▶ **Recorded data**
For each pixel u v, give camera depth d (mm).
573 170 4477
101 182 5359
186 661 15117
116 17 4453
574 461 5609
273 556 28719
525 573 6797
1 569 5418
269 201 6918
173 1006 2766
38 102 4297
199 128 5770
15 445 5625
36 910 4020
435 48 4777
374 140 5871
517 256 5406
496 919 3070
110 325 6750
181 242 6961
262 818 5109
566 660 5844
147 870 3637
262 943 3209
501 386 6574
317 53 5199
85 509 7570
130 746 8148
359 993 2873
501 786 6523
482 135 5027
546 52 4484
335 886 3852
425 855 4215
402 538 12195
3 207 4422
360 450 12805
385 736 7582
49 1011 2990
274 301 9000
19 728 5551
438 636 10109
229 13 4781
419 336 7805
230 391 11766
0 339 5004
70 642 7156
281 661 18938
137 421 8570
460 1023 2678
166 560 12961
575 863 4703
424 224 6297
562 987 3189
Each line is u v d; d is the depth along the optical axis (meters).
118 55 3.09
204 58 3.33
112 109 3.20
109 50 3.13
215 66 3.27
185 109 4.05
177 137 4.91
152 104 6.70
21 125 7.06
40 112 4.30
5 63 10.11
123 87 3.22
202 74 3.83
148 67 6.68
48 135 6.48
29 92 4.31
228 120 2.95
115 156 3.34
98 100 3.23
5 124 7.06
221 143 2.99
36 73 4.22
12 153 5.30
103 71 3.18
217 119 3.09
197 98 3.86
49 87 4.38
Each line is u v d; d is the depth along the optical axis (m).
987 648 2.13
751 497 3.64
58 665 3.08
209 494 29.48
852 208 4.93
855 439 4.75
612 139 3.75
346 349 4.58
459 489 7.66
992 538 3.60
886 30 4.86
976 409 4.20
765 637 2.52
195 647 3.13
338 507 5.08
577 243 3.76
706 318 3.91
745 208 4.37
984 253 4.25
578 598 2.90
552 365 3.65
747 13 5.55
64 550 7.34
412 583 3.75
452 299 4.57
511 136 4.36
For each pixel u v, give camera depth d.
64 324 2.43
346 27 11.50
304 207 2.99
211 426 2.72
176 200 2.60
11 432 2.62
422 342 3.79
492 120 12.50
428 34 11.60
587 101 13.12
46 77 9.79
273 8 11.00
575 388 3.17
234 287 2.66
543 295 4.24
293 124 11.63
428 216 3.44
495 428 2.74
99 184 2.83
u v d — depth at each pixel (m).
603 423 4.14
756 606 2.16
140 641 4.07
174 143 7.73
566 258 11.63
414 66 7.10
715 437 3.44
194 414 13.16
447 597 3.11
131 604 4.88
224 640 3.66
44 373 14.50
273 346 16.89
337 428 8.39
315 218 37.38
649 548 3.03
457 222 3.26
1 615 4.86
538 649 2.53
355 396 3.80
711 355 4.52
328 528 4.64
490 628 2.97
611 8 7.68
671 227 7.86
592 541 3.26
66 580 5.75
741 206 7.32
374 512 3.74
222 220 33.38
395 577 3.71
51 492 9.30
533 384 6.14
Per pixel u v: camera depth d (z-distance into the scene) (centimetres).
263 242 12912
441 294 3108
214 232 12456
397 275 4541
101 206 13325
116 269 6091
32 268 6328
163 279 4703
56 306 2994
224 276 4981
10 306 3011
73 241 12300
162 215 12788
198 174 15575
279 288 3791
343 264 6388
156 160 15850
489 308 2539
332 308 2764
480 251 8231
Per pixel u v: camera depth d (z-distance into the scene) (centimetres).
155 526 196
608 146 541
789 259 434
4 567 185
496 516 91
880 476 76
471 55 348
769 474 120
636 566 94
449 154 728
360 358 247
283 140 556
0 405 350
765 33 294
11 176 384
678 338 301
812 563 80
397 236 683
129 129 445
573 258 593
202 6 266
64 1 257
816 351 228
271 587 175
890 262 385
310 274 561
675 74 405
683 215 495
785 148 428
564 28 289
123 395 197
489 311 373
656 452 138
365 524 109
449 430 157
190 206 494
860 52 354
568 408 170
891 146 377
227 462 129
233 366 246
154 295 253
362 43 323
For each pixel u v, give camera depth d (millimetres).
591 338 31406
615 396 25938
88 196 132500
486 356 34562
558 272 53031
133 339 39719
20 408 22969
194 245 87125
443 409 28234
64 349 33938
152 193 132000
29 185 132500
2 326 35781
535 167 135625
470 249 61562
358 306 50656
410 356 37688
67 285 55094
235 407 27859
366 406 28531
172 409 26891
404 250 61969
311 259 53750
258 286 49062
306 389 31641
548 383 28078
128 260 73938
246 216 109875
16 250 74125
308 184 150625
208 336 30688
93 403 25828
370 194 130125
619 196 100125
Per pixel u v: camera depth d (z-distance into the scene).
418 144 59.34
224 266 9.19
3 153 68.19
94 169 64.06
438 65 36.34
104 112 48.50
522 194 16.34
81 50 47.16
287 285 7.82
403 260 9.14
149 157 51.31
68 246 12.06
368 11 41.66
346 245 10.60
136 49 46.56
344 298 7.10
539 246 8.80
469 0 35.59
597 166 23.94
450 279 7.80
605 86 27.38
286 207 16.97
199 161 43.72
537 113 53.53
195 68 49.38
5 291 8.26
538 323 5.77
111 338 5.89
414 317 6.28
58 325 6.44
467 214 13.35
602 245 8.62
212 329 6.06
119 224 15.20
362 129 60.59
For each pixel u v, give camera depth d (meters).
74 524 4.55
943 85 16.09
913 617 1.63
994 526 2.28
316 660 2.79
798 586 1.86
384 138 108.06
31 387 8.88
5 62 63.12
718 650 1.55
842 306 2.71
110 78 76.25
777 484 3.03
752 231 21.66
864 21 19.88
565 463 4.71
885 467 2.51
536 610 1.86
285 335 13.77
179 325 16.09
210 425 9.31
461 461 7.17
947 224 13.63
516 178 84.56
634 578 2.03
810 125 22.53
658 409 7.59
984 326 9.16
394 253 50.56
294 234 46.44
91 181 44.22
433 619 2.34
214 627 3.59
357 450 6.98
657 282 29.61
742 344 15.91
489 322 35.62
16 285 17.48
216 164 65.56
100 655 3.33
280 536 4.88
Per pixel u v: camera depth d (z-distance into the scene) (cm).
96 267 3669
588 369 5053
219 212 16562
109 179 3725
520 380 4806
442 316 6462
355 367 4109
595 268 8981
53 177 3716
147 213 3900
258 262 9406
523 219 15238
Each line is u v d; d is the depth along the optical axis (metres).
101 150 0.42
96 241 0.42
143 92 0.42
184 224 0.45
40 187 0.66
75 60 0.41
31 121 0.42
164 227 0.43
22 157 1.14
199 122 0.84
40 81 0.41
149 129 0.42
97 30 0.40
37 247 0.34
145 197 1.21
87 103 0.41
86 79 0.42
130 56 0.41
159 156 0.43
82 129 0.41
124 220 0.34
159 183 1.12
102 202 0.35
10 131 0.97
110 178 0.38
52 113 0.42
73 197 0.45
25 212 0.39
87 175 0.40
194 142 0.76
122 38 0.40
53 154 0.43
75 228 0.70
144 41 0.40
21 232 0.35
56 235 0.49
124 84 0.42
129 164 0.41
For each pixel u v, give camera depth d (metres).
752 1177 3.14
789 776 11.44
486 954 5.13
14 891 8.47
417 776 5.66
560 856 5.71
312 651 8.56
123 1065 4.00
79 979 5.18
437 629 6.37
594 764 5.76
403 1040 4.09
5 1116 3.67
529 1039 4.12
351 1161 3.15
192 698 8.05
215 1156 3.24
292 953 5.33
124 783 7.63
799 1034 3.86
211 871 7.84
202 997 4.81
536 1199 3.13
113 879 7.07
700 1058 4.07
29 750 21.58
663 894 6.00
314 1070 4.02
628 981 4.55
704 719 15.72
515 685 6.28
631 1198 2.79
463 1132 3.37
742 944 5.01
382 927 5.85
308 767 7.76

▶ **Task description**
Each entry is to be retyped exactly as it appears.

▶ **Task response**
For each pixel u v, give camera depth d (mm).
573 170 4477
101 182 5359
186 661 15117
116 17 4453
574 461 5609
273 556 28719
525 573 6797
1 569 5418
269 201 6918
173 1006 2766
38 102 4297
199 128 5770
15 445 5625
36 910 4020
435 48 4777
374 140 5871
517 256 5406
496 919 3070
110 325 6750
181 242 6961
262 818 5109
566 660 5844
147 870 3637
262 943 3209
501 386 6574
317 53 5199
85 509 7570
130 746 8148
359 993 2873
501 786 6523
482 135 5027
546 52 4484
335 886 3852
425 855 4215
402 538 12195
3 207 4422
360 450 12805
385 736 7582
49 1011 2990
274 301 9000
19 728 5551
438 636 10109
229 13 4781
419 336 7805
230 391 11766
0 339 5004
70 642 7156
281 661 18938
137 421 8570
460 1023 2678
166 560 12961
575 863 4703
424 224 6297
562 987 3189
Each line is u v d; d is the depth along the optical axis (meters).
118 55 3.09
204 58 3.33
112 109 3.20
109 50 3.13
215 66 3.27
185 109 4.05
177 137 4.91
152 104 6.70
21 125 7.06
40 112 4.30
5 63 10.11
123 87 3.22
202 74 3.83
148 67 6.68
48 135 6.48
29 92 4.31
228 120 2.95
115 156 3.34
98 100 3.23
5 124 7.06
221 143 2.99
36 73 4.22
12 153 5.30
103 71 3.18
217 119 3.09
197 98 3.86
49 87 4.38
Each line is u v d; d is the depth along the optical axis (m).
987 648 2.13
751 497 3.64
58 665 3.08
209 494 29.48
852 208 4.93
855 439 4.75
612 139 3.75
346 349 4.58
459 489 7.66
992 538 3.60
886 30 4.86
976 409 4.20
765 637 2.52
195 647 3.13
338 507 5.08
577 243 3.76
706 318 3.91
745 208 4.37
984 253 4.25
578 598 2.90
552 365 3.65
747 13 5.55
64 550 7.34
412 583 3.75
452 299 4.57
511 136 4.36
For each pixel u v, give camera depth d.
64 324 2.43
346 27 11.50
304 207 2.99
211 426 2.72
176 200 2.60
11 432 2.62
422 342 3.79
492 120 12.50
428 34 11.60
587 101 13.12
46 77 9.79
273 8 11.00
575 388 3.17
234 287 2.66
543 295 4.24
293 124 11.63
428 216 3.44
495 428 2.74
99 184 2.83
u v d — depth at each pixel (m).
603 423 4.14
756 606 2.16
140 641 4.07
174 143 7.73
566 258 11.63
414 66 7.10
715 437 3.44
194 414 13.16
447 597 3.11
131 604 4.88
224 640 3.66
44 373 14.50
273 346 16.89
337 428 8.39
315 218 37.38
649 548 3.03
457 222 3.26
1 615 4.86
538 649 2.53
355 396 3.80
711 355 4.52
328 528 4.64
490 628 2.97
611 8 7.68
671 227 7.86
592 541 3.26
66 580 5.75
741 206 7.32
374 512 3.74
222 220 33.38
395 577 3.71
51 492 9.30
533 384 6.14
Per pixel u v: camera depth d (z-distance into the scene) (centimetres).
263 242 12912
441 294 3108
214 232 12456
397 275 4541
101 206 13325
116 269 6091
32 268 6328
163 279 4703
56 306 2994
224 276 4981
10 306 3011
73 241 12300
162 215 12788
198 174 15575
279 288 3791
343 264 6388
156 160 15850
489 308 2539
332 308 2764
480 251 8231
Per pixel u v: camera depth d (z-distance into the scene) (centimetres).
155 526 196
608 146 541
789 259 434
4 567 185
496 516 91
880 476 76
471 55 348
769 474 120
636 566 94
449 154 728
360 358 247
283 140 556
0 405 350
765 33 294
11 176 384
678 338 301
812 563 80
397 236 683
129 129 445
573 258 593
202 6 266
64 1 257
816 351 228
271 587 175
890 262 385
310 274 561
675 74 405
683 215 495
785 148 428
564 28 289
123 395 197
489 311 373
656 452 138
365 524 109
449 430 157
190 206 494
860 52 354
568 408 170
891 146 377
227 462 129
233 366 246
154 295 253
362 43 323
For each pixel u v, give camera depth d (millimetres).
591 338 31406
615 396 25938
88 196 132500
486 356 34562
558 272 53031
133 339 39719
20 408 22969
194 245 87125
443 409 28234
64 349 33938
152 193 132000
29 185 132500
2 326 35781
535 167 135625
470 249 61562
358 306 50656
410 356 37688
67 285 55094
235 407 27859
366 406 28531
172 409 26891
404 250 61969
311 259 53750
258 286 49062
306 389 31641
548 383 28078
128 260 73938
246 216 109875
16 250 74125
308 184 150625
208 336 30688
93 403 25828
370 194 130125
619 196 100125
Per pixel u v: camera depth d (z-distance into the scene).
418 144 59.34
224 266 9.19
3 153 68.19
94 169 64.06
438 65 36.34
104 112 48.50
522 194 16.34
81 50 47.16
287 285 7.82
403 260 9.14
149 157 51.31
68 246 12.06
368 11 41.66
346 245 10.60
136 49 46.56
344 298 7.10
539 246 8.80
469 0 35.59
597 166 23.94
450 279 7.80
605 86 27.38
286 207 16.97
199 161 43.72
537 113 53.53
195 68 49.38
5 291 8.26
538 323 5.77
111 338 5.89
414 317 6.28
58 325 6.44
467 214 13.35
602 245 8.62
212 329 6.06
119 224 15.20
362 129 60.59
For each pixel u v, give camera depth d (meters).
74 524 4.55
943 85 16.09
913 617 1.63
994 526 2.28
316 660 2.79
798 586 1.86
384 138 108.06
31 387 8.88
5 62 63.12
718 650 1.55
842 306 2.71
110 78 76.25
777 484 3.03
752 231 21.66
864 21 19.88
565 463 4.71
885 467 2.51
536 610 1.86
285 335 13.77
179 325 16.09
210 425 9.31
461 461 7.17
947 224 13.63
516 178 84.56
634 578 2.03
810 125 22.53
658 409 7.59
984 326 9.16
394 253 50.56
294 234 46.44
91 181 44.22
433 619 2.34
214 627 3.59
357 450 6.98
657 282 29.61
742 344 15.91
489 322 35.62
16 285 17.48
216 164 65.56
100 655 3.33
280 536 4.88
Per pixel u v: camera depth d (z-distance into the scene) (cm).
96 267 3669
588 369 5053
219 212 16562
109 179 3725
520 380 4806
442 316 6462
355 367 4109
595 268 8981
53 177 3716
147 213 3900
258 262 9406
523 219 15238
Each line is u v d; d is the depth along the optical axis (metres).
101 150 0.42
96 241 0.42
143 92 0.42
184 224 0.45
40 187 0.66
75 60 0.41
31 121 0.42
164 227 0.43
22 157 1.14
199 122 0.84
40 81 0.41
149 129 0.42
97 30 0.40
37 247 0.34
145 197 1.21
87 103 0.41
86 79 0.42
130 56 0.41
159 156 0.43
82 129 0.41
124 220 0.34
159 183 1.12
102 202 0.35
10 131 0.97
110 178 0.38
52 113 0.42
73 197 0.45
25 212 0.39
87 175 0.40
194 142 0.76
122 38 0.40
53 154 0.43
75 228 0.70
144 41 0.40
21 232 0.35
56 235 0.49
124 84 0.42
129 164 0.41
For each pixel u v, give camera depth d (metres).
752 1177 3.14
789 776 11.44
486 954 5.13
14 891 8.47
417 776 5.66
560 856 5.71
312 651 8.56
123 1065 4.00
79 979 5.18
437 629 6.37
594 764 5.76
403 1040 4.09
5 1116 3.67
529 1039 4.12
351 1161 3.15
192 698 8.05
215 1156 3.24
292 953 5.33
124 783 7.63
799 1034 3.86
211 871 7.84
202 997 4.81
536 1199 3.13
113 879 7.07
700 1058 4.07
29 750 21.58
663 894 6.00
314 1070 4.02
628 981 4.55
704 719 15.72
515 685 6.28
631 1198 2.79
463 1132 3.37
742 944 5.01
382 927 5.85
308 767 7.76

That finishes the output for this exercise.